● Task goal
Nothing but the lines from the one containing "事・洗濯・掃除などの家事をしていますし、さらに働い" through the last line of the data below should be returned, each exactly as it stands, pictures excluded.

Stored data entries:
#####
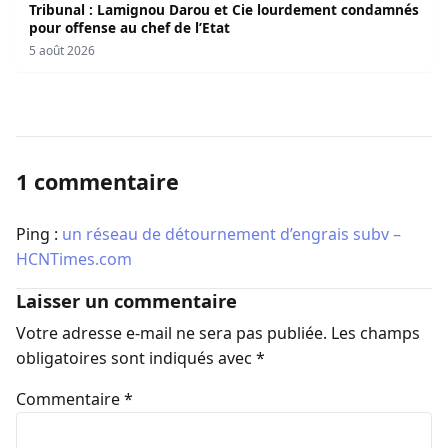
Tribunal : Lamignou Darou et Cie lourdement condamnés
pour offense au chef de l’Etat
5 août 2026
1 commentaire
Ping :
un réseau de détournement d’engrais subv –
HCNTimes.com
Laisser un commentaire
Votre adresse e-mail ne sera pas publiée.
Les champs
obligatoires sont indiqués avec
*
Commentaire
*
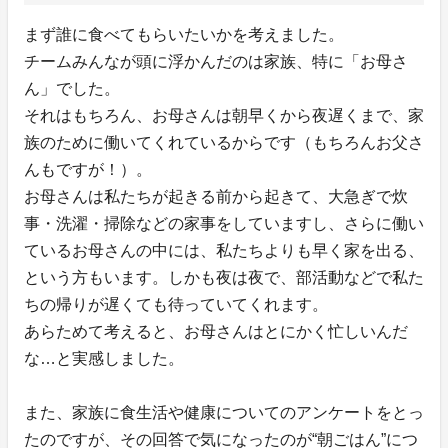
まず誰に食べてもらいたいかを考えました。
チームみんなが頭に浮かんだのは家族、特に「お母さ
ん」でした。
それはもちろん、お母さんは朝早くから夜遅くまで、家
族のために働いてくれているからです（もちろんお父さ
んもですが！）。
お母さんは私たちが起きる前から起きて、大急ぎで炊
事・洗濯・掃除などの家事をしていますし、さらに働い
ているお母さんの中には、私たちよりも早く家を出る、
という方もいます。しかも夜は夜で、部活動などで私た
ちの帰りが遅くても待っていてくれます。
あらためて考えると、お母さんはとにかく忙しいんだ
な…と実感しました。
また、家族に食生活や健康についてのアンケートをとっ
たのですが、その回答で気になったのが“朝ごはん”につ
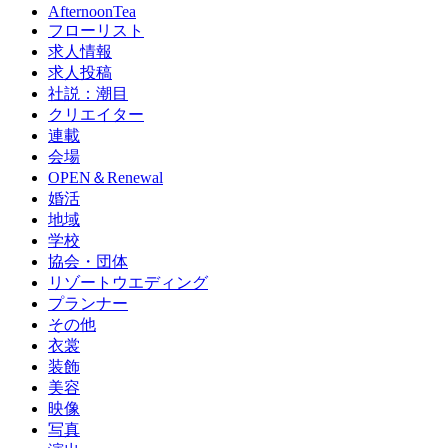
AfternoonTea
フローリスト
求人情報
求人投稿
社説：潮目
クリエイター
連載
会場
OPEN＆Renewal
婚活
地域
学校
協会・団体
リゾートウエディング
プランナー
その他
衣裳
装飾
美容
映像
写真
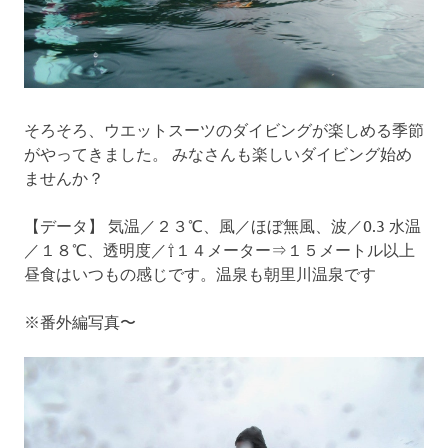
そろそろ、ウエットスーツのダイビングが楽しめる季節
がやってきました。 みなさんも楽しいダイビング始め
ませんか？
【データ】 気温／２３℃、風／ほぼ無風、波／0.3 水温
／１８℃、透明度／⇧１４メーター⇒１５メートル以上
昼食はいつもの感じです。温泉も朝里川温泉です
※番外編写真〜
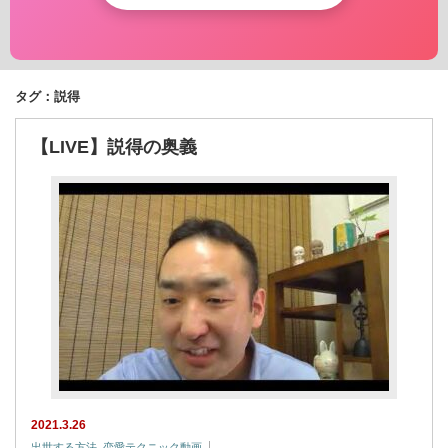
タグ：説得
【LIVE】説得の奥義
2021.3.26
出世する方法
,
恋愛テクニック動画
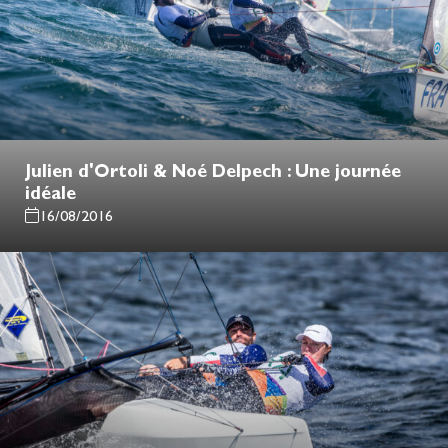
Julien d'Ortoli & Noé Delpech : Une journée
idéale
16/08/2016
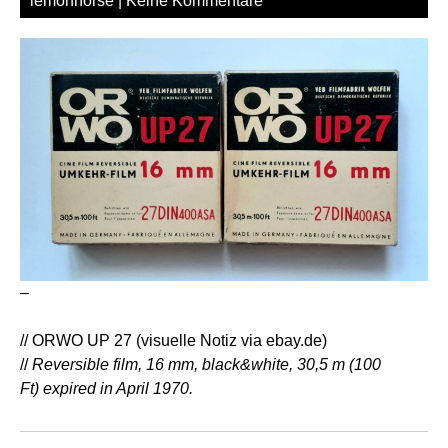
lemonhorse
|
Keine Kommentare
–
// ORWO UP 27 (visuelle Notiz via ebay.de)
//
Reversible film, 16 mm, black&white, 30,5 m (100
Ft) expired in April 1970.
#####
● Answer section
事・洗濯・掃除などの家事をしていますし、さらに働い
ているお母さんの中には、私たちよりも早く家を出る、
という方もいます。しかも夜は夜で、部活動などで私た
ちの帰りが遅くても待っていてくれます。
あらためて考えると、お母さんはとにかく忙しいんだ
な…と実感しました。
また、家族に食生活や健康についてのアンケートをとっ
たのですが、その回答で気になったのが“朝ごはん”につ
AfternoonTea
フローリスト
求人情報
求人投稿
社説：潮目
クリエイター
連載
会場
OPEN＆Renewal
婚活
地域
学校
協会・団体
リゾートウエディング
プランナー
その他
衣裳
装飾
美容
映像
写真
そろそろ、ウエットスーツのダイビングが楽しめる季節
がやってきました。 みなさんも楽しいダイビング始め
ませんか？
【データ】 気温／２３℃、風／ほぼ無風、波／0.3 水温
／１８℃、透明度／⇧１４メーター⇒１５メートル以上
昼食はいつもの感じです。温泉も朝里川温泉です
※番外編写真〜
タグ：説得
【LIVE】説得の奥義
2021.3.26
出世する方法
,
恋愛テクニック動画
Julien d'Ortoli & Noé Delpech : Une journée
idéale
16/08/2016
lemonhorse
|
Keine Kommentare
–
// ORWO UP 27 (visuelle Notiz via ebay.de)
//
Reversible film, 16 mm, black&white, 30,5 m (100
Ft) expired in April 1970.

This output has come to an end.